|Oxtails, from the Solid Gold roach coach.|
“What’s that?” my longtime best friend Anna asked about the unidentified object in her soup.
“A heart,” Dad answered.
Dad’s home-made soups were hearty and flavorful, due in part to his unwillingness to waste flavorful pieces and parts – necks, backs, livers, hearts and more. Anna, fortunately, is one of my few friends who I knew would not be horrified. After all, I loved her familily’s menudo – tripe (stomach) soup. “It’s good,” Anna murmured, taking another spoonful.
Wayne, my wonderful husband, while game and getting better all the time, is far less adventurous about what he eats.
That’s why I love “roach coaches.” Only here in the Caribbean, they don’t come to to you, you go to them. They serve up hefty portions of artery-hardeneing rib-sticking, tounge-smacking hands-on “I need two napkins” stuff I’d never have know-how, ingredients, or time to slow-cook up on the boat. And like many of Dad’s mysterious meals, you never know what you’ll find.

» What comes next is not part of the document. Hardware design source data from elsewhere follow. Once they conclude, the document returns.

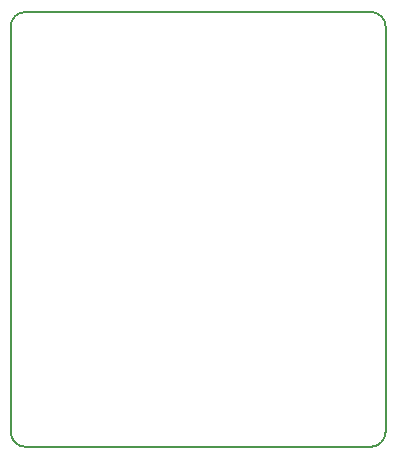
<source format=gbr>
G04 #@! TF.GenerationSoftware,KiCad,Pcbnew,(5.0.1-3-g963ef8bb5)*
G04 #@! TF.CreationDate,2019-01-23T22:51:25-05:00*
G04 #@! TF.ProjectId,WaterSpill,57617465725370696C6C2E6B69636164,rev?*
G04 #@! TF.SameCoordinates,Original*
G04 #@! TF.FileFunction,Profile,NP*
%FSLAX46Y46*%
G04 Gerber Fmt 4.6, Leading zero omitted, Abs format (unit mm)*
G04 Created by KiCad (PCBNEW (5.0.1-3-g963ef8bb5)) date Wednesday, January 23, 2019 at 10:51:25 pm*
%MOMM*%
%LPD*%
G01*
G04 APERTURE LIST*
%ADD10C,0.150000*%
%ADD11C,0.200000*%
G04 APERTURE END LIST*
D10*
X59690000Y-52070000D02*
G75*
G02X58420000Y-53340000I-1270000J0D01*
G01*
X27940000Y-17780000D02*
G75*
G02X29210000Y-16510000I1270000J0D01*
G01*
X58420000Y-16510000D02*
G75*
G02X59690000Y-17780000I0J-1270000D01*
G01*
X29210000Y-53340000D02*
G75*
G02X27940000Y-52070000I0J1270000D01*
G01*
D11*
X27940000Y-52070000D02*
X27940000Y-17780000D01*
X58420000Y-53340000D02*
X29210000Y-53340000D01*
X59690000Y-17780000D02*
X59690000Y-52070000D01*
X29210000Y-16510000D02*
X58420000Y-16510000D01*
M02*

</source>
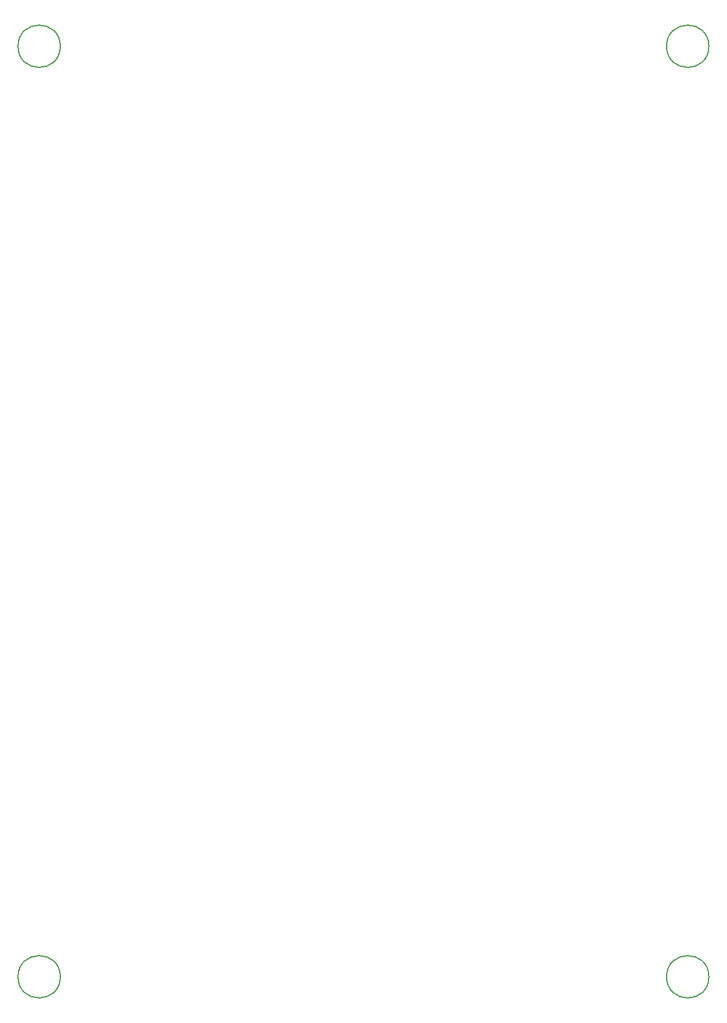
<source format=gbo>
G04*
G04 #@! TF.GenerationSoftware,Altium Limited,Altium Designer,20.2.6 (244)*
G04*
G04 Layer_Color=32896*
%FSLAX25Y25*%
%MOIN*%
G70*
G04*
G04 #@! TF.SameCoordinates,DA10D54E-F5E1-4E40-92F4-FD95AF22BDD1*
G04*
G04*
G04 #@! TF.FilePolarity,Positive*
G04*
G01*
G75*
%ADD12C,0.00787*%
D12*
X86614Y594488D02*
G03*
X86614Y594488I-11811J0D01*
G01*
Y74803D02*
G03*
X86614Y74803I-11811J0D01*
G01*
X448819Y594488D02*
G03*
X448819Y594488I-11811J0D01*
G01*
Y74803D02*
G03*
X448819Y74803I-11811J0D01*
G01*
M02*

</source>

|Solid Gold is the roach coach just outside|
St. Thomas’ main Post Office.
Since starting off in St. Lucia, here’s a few local Caribbean delights I’ve sampled and enjoyed
- Salt fish
- Chicken roti (curried with lots of little neck bones)
- Pepper pot
- Corned pork
- Stewed chicken
- Dukana (sweet potato, coconut and sugar)
- Cow heel soup
|See the wheels on Solid Gold? This is one roach coach|
that’s not going anywhere!
I admit, when ordering today’s Oxtail, it’s ‘cause I chickened out on the alternatives. They were fried fish (not much for fried food) and boiled fish. “It’s a fish head, you know,” cautioned the server, prompting me to shift over to the oxtail, a dish I’d been try for a while. I just wasn’t ready to have a fish eye staring back up at me. Plus, even the small servings are so generous, I planned on bringing some back to Wayne, who sure as hell would be completely grossed out by a fish head.
When I was a kid, my Gram used to chuckle when asked what chicken part was her favorite to eat. “I like the part the crosses the fence last.” Gram, too proper to call it by name, loved chicken butt, a greasy-fatty little bit.
As I sat sucking my oxtails off the bone and slurping “provisions” (dirty rice, baked sweet potato, and veg) in the misty rain outside Kmart, I thought, Gram and Dad would be proud.